INSTRUCTIONS TO FOLLOW
Please return every line of the listing below word for word, leaving out the pictures.

PROVIDED ENTRIES

+ + + + +

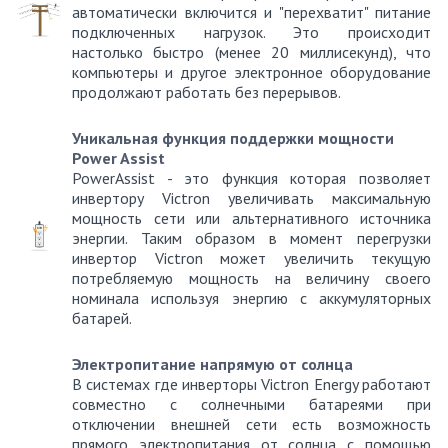
автоматически включится и "перехватит" питание
подключенных нагрузок. Это происходит
настолько быстро (менее 20 миллисекунд), что
компьютеры и другое электронное оборудование
продолжают работать без перерывов.
Уникальная функция поддержки мощности
Power Assist
PowerAssist - это функция которая позволяет
инвертору Victron увеличивать максимальную
мощность сети или альтернативного источника
энергии. Таким образом в момент перегрузки
инвертор Victron может увеличить текущую
потребляемую мощность на величину своего
номинала используя энергию с аккумуляторных
батарей.
Электропитание напрямую от солнца
В системах где инверторы Victron Energy работают
совместно с солнечными батареями при
отключении внешней сети есть возможность
прямого электропитания от солнца с помощью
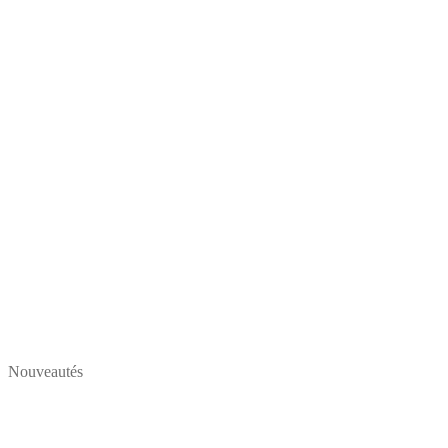
Nouveautés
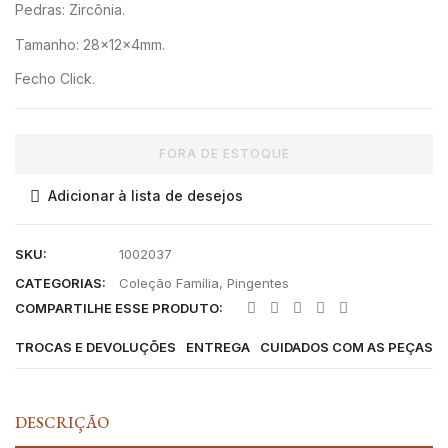
Pedras: Zircônia.
Tamanho: 28x12x4mm.
Fecho Click.
FORA DE ESTOQUE
Adicionar à lista de desejos
SKU:
1002037
CATEGORIAS:
Coleção Família
,
Pingentes
COMPARTILHE ESSE PRODUTO:
TROCAS E DEVOLUÇÕES
ENTREGA
CUIDADOS COM AS PEÇAS
DESCRIÇÃO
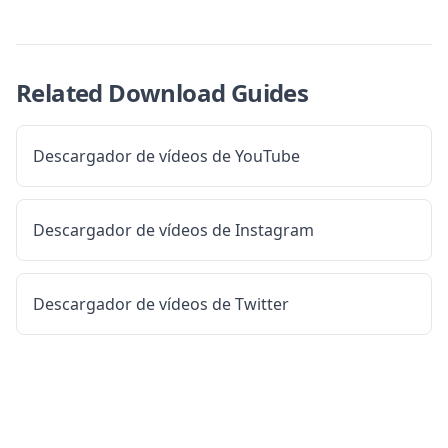
Related Download Guides
Descargador de vídeos de YouTube
Descargador de vídeos de Instagram
Descargador de vídeos de Twitter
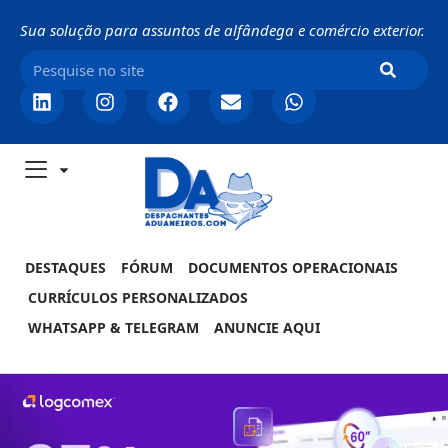
Sua solução para assuntos de alfândega e comércio exterior.
DESTAQUES
FÓRUM
DOCUMENTOS OPERACIONAIS
CURRÍCULOS PERSONALIZADOS
WHATSAPP & TELEGRAM
ANUNCIE AQUI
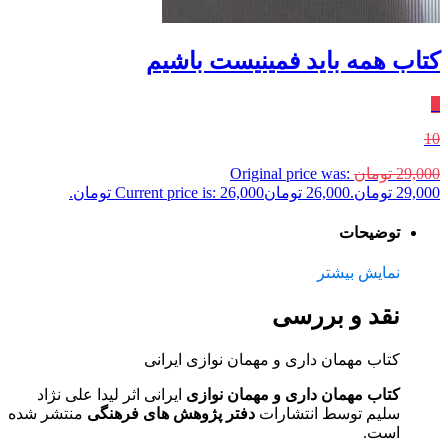
کتاب همه باید فمینیست باشیم
٪
10
29,000
تومان
Original price was:
29,000 تومان.
26,000
تومان
Current price is: 26,000 تومان.
توضیحات
نمایش بیشتر
نقد و بررسی
کتاب مهمان داری و مهمان نوازی ایرانی
کتاب مهمان داری و مهمان نوازی
ایرانی اثر لیدا علی نژاد
سلیم توسط انتشارات
دفتر پژوهش های فرهنگی
منتشر شده
است.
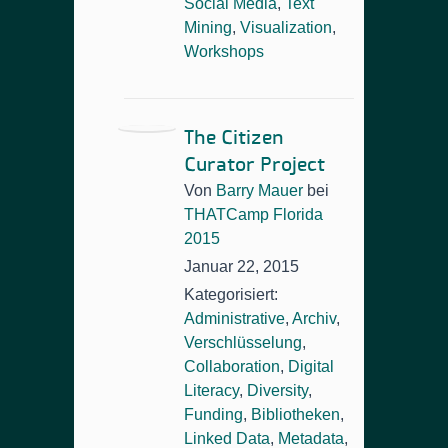
Social Media
,
Text
Mining
,
Visualization
,
Workshops
The Citizen
Curator Project
Von
Barry Mauer
bei
THATCamp Florida
2015
Januar 22, 2015
Kategorisiert:
Administrative
,
Archiv
,
Verschlüsselung
,
Collaboration
,
Digital
Literacy
,
Diversity
,
Funding
,
Bibliotheken
,
Linked Data
,
Metadata
,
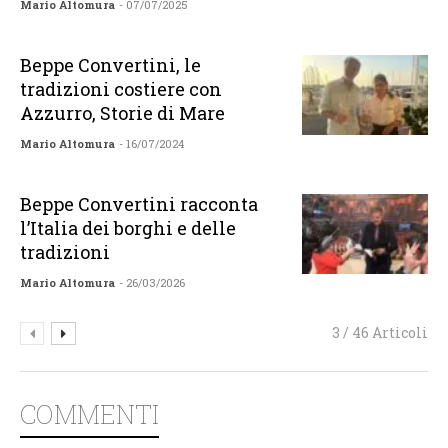
Mario Altomura
- 07/07/2025
Beppe Convertini, le
tradizioni costiere con
Azzurro, Storie di Mare
Mario Altomura
- 16/07/2024
Beppe Convertini racconta
l’Italia dei borghi e delle
tradizioni
Mario Altomura
- 26/03/2026
3 / 46 Articoli
COMMENTI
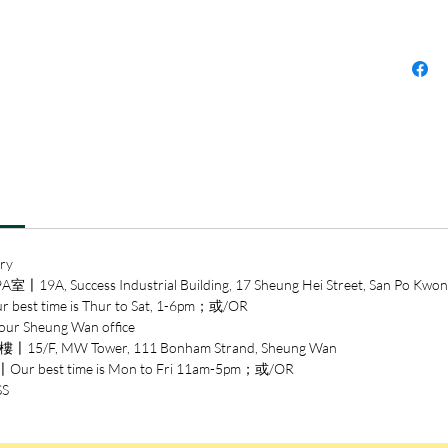
丹佛生
全球最
司「美商藝
的創辦
目錄
簡介：
第一章
第二章
第三章
第四章
ry
第五章
ccess Industrial Building, 17 Sheung Hei Street, San Po Kwon
第六章
time is Thur to Sat, 1-6pm；或/OR
第七章
heung Wan office
第八章
/F, MW Tower, 111 Bonham Strand, Sheung Wan
第九章
est time is Mon to Fri 11am-5pm；或/OR
SS
作者簡
比爾．柏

+ + + + +

ANSWER TO THE PROBLEM
автоматически включится и "перехватит" питание
подключенных нагрузок. Это происходит
настолько быстро (менее 20 миллисекунд), что
компьютеры и другое электронное оборудование
продолжают работать без перерывов.
Уникальная функция поддержки мощности
Power Assist
PowerAssist - это функция которая позволяет
инвертору Victron увеличивать максимальную
мощность сети или альтернативного источника
энергии. Таким образом в момент перегрузки
инвертор Victron может увеличить текущую
потребляемую мощность на величину своего
номинала используя энергию с аккумуляторных
батарей.
Электропитание напрямую от солнца
В системах где инверторы Victron Energy работают
совместно с солнечными батареями при
отключении внешней сети есть возможность
прямого электропитания от солнца с помощью
Nouveautés
Pedras: Zircônia.
Tamanho: 28x12x4mm.
Fecho Click.
FORA DE ESTOQUE
Adicionar à lista de desejos
SKU:
1002037
CATEGORIAS:
Coleção Família
,
Pingentes
COMPARTILHE ESSE PRODUTO:
TROCAS E DEVOLUÇÕES
ENTREGA
CUIDADOS COM AS PEÇAS
DESCRIÇÃO
Related Download Guides
Descargador de vídeos de YouTube
Descargador de vídeos de Instagram
Descargador de vídeos de Twitter
Sua solução para assuntos de alfândega e comércio exterior.
DESTAQUES
FÓRUM
DOCUMENTOS OPERACIONAIS
CURRÍCULOS PERSONALIZADOS
WHATSAPP & TELEGRAM
ANUNCIE AQUI
کتاب همه باید فمینیست باشیم
٪
10
29,000
تومان
Original price was:
29,000 تومان.
26,000
تومان
Current price is: 26,000 تومان.
توضیحات
نمایش بیشتر
نقد و بررسی
کتاب مهمان داری و مهمان نوازی ایرانی
کتاب مهمان داری و مهمان نوازی
ایرانی اثر لیدا علی نژاد
سلیم توسط انتشارات
دفتر پژوهش های فرهنگی
منتشر شده
است.
Social Media
,
Text
Mining
,
Visualization
,
Workshops
The Citizen
Curator Project
Von
Barry Mauer
bei
THATCamp Florida
2015
Januar 22, 2015
Kategorisiert:
Administrative
,
Archiv
,
Verschlüsselung
,
Collaboration
,
Digital
Literacy
,
Diversity
,
Funding
,
Bibliotheken
,
Linked Data
,
Metadata
,
Mario Altomura
- 07/07/2025
Beppe Convertini, le
tradizioni costiere con
Azzurro, Storie di Mare
Mario Altomura
- 16/07/2024
Beppe Convertini racconta
l’Italia dei borghi e delle
tradizioni
Mario Altomura
- 26/03/2026
3 / 46 Articoli
COMMENTI
丹佛生
全球最
司「美商藝
的創辦
目錄
簡介：
第一章
第二章
第三章
第四章
ry
第五章
ccess Industrial Building, 17 Sheung Hei Street, San Po Kwon
第六章
time is Thur to Sat, 1-6pm；或/OR
第七章
heung Wan office
第八章
/F, MW Tower, 111 Bonham Strand, Sheung Wan
第九章
est time is Mon to Fri 11am-5pm；或/OR
SS
作者簡
比爾．柏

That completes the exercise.